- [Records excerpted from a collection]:

•••••

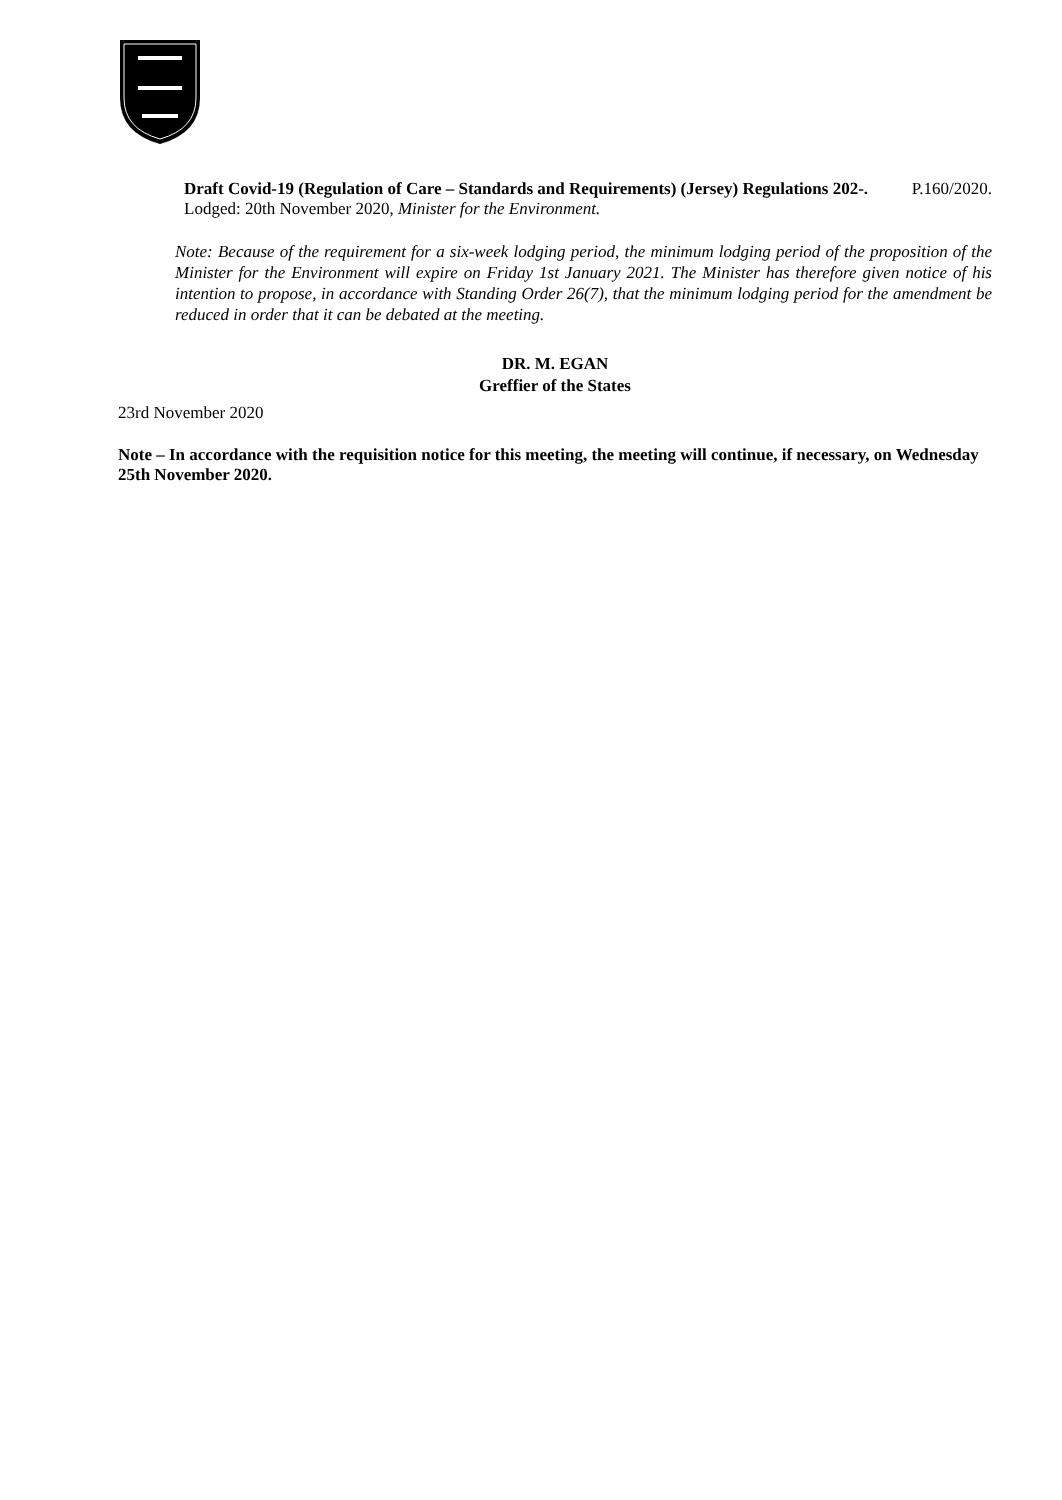Draft Covid-19 (Regulation of Care – Standards and Requirements) (Jersey) Regulations 202-. P.160/2020.
Lodged: 20th November 2020, Minister for the Environment.
Note: Because of the requirement for a six-week lodging period, the minimum lodging period of the proposition of the Minister for the Environment will expire on Friday 1st January 2021. The Minister has therefore given notice of his intention to propose, in accordance with Standing Order 26(7), that the minimum lodging period for the amendment be reduced in order that it can be debated at the meeting.
DR. M. EGAN
Greffier of the States
23rd November 2020
Note – In accordance with the requisition notice for this meeting, the meeting will continue, if necessary, on Wednesday 25th November 2020.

•••••

- [Task details]: Please go through each line of the data and count those that contain the string "Minister"; give that number alone.

- [Problem solution]: 2